Cannibal Ox – ‘Blade Of The Ronin’

Cannibal Ox – ‘Blade Of The Ronin’

Album / iHip Hop Distribution / 03.03.2015
Hip hop

A plusieurs titres, le retour tant attendu de Cannibal Ox est un acte courageux de la part de Vast Aire et Vordul Mega qui, depuis l’imparable ‘The Cold Vein’ (2001), ont eu quelques peines à exister séparément. ‘Courageux’ parce que pas mal d’eau a coulé sous les ponts depuis cette ère ou de nombreux labels – Def Jux en tête – s’évertuaient à secouer le registre classique et routinier des années 90, jusqu’à parvenir à vulgariser leur approche expérimentale quelques années plus tard. ‘Courageux’ aussi parce que les talents de producteur de El-P ont indéniablement contribué au succès d’estime historique de ce premier album et que celui-ci – durablement remis sur son piédestal grâce à Run The Jewels – a poliment (ou non) décliné l’invitation du duo à rééditer.

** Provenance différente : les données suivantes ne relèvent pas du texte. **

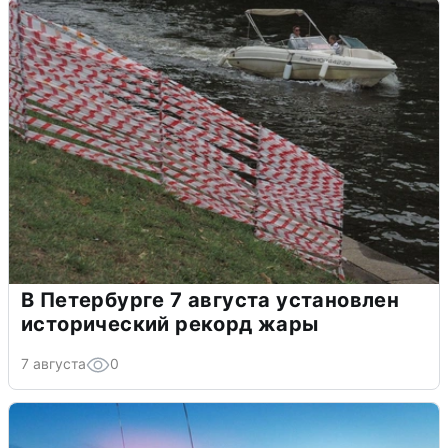
В Петербурге 7 августа установлен
исторический рекорд жары
7 августа
0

Sans doute plus par la force des choses que par réelle volonté, ‘Blade Of The Ronin’ n’affiche donc pas la même couleur que son aîné: les ambiances science-fiction, comme les sonorités aussi glaciales que tranchantes chères au Company Flow (rappelez-vous ‘Iron Galaxy’), sont toujours là mais tapies dans l’ombre, et ne sont plus servies avec la même roublardise. Néanmoins, quelques-unes parviennent encore à joliment percer (‘Water’, ‘Harlem Knights’, ‘Iron Rose’, ‘Gotham (Ox City)’), ravivent à l’occasion les souvenirs de ‘The Cold Vein’, toujours assez brièvement pour ne faire office que de trait d’union.

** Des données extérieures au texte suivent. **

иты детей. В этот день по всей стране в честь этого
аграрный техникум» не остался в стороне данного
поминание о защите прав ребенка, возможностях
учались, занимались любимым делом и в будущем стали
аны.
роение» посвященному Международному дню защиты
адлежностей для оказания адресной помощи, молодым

Bien que cohérente, consistante même du haut de ses 19 titres intégralement produits par Bill Cosmiq (à l’exception du très classique ‘Blade: The Art Of Ox’ signé Black Milk), cette deuxième salve souffre de la comparaison de par un manque – finalement logique – de fraîcheur et d’inspiration: les deux ingrédients de l’effet de surprise qui porte le duo de Harlem depuis bientôt quinze ans. C’est donc lorsqu’il ne vit pas uniquement sur le passé (‘Carnivorous’), qu’il ne confond pas efficacité et lourdeur (‘Psalm 82’, ‘Thunder In July’, ‘The Fire Rises’), que ‘Blade Of The Ronin’ trouve les ressources nécessaires pour marquer les esprits, notamment dans une poignée de samples mélancoliques couplés à cette obscurité qui va si bien au duo (‘The Power Cosmiq’, ‘Salvation’).

‘Blade Of The Ronin’, porté par le verbe et la complémentarité de Vast Aire et Vordul Mega parfois essoufflés, a beau ne pas décevoir pour autant et figurer parmi les meilleures livraisons récentes du genre, il n’est pas le miracle tant attendu d’un second ‘The Cold Vein’. Non pas que Cannibal Ox ait loupé la marche, juste qu’il assiste presque impuissant au retour du boomerang: il n’est plus le précurseur qu’il était, et l’incendie ravageur auquel il a lui-même contribué n’est plus aujourd’hui qu’une flamme qui n’émeut plus. Le monument espéré n’est donc ‘seulement’ qu’un excellent album de reformation et, en toute objectivité, c’est déjà beaucoup.

‘The Power Cosmiq’, ‘Water’, ‘Harlem Knights’, ‘Iron Rose’, ‘Gotham (Ox City)’


1 Commentaire
  • Thomas
    Posté à 16:10h, 04 mai Répondre

    Curieux de savoir si l’auteur de ces lignes n’a pas aujourd’hui classé ce disque au range des monuments, aux côtés de Cold Vein.
    J’ai eu le même avis à la sortie de l’album, excellent album mais pas au même niveau, puis les années ont passé, et comme un bon vin, cet album a pris toute sa dimension pour être aujourd’hui à mes yeux un monument. C’est peut-être aussi que les années passent, et la couleur de cette album reste unique, preuve de sa force totale. Oui c’est un album courageux, avec des prises de risque à tous les niveaux, et au risque de m’attirer quelques regards noirs, je trouve même que les prods de Bill Cosmiq collent encore mieux à l’univers des deux compères. Son travail était lui aussi très courageux, il fallait succéder à El-P, et finalement il a réussi à capter toute l’essence du groupe, les prods possèdent une aura incroyable. Bref, petit commentaire qui n’arrivera probablement aux yeux de pas grand monde mais j’avais juste cette pensée qui me traversait l’esprit en réécoutant l’album et en allant voir les critiques de l’époque.